[Dataset entries]

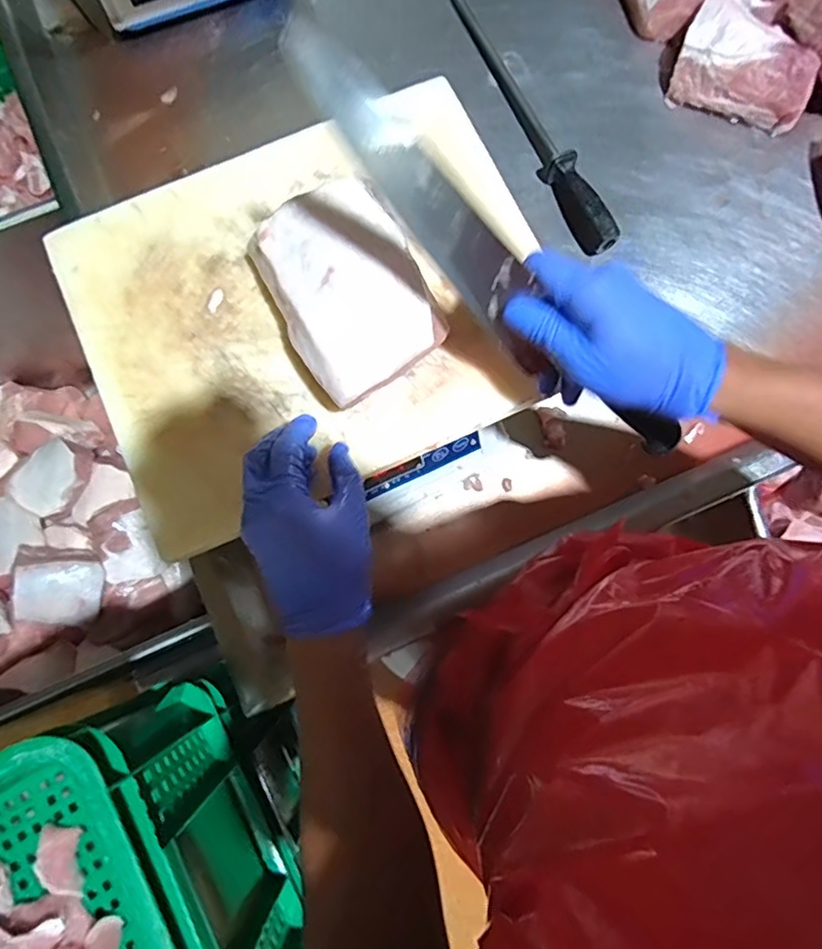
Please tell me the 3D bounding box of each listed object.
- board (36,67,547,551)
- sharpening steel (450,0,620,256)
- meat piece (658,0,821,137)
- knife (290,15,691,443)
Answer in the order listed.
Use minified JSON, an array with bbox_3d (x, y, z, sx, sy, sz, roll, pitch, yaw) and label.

◆ TRY IT ◆
Give all entries again verbatim, without any images.

◆ EXPECTED OUTPUT ◆
Please tell me the 3D bounding box of each listed object.
- board (36,67,547,551)
- sharpening steel (450,0,620,256)
- meat piece (658,0,821,137)
- knife (290,15,691,443)
Answer in the order listed.
Use minified JSON, an array with bbox_3d (x, y, z, sx, sy, sz, roll, pitch, yaw) and label.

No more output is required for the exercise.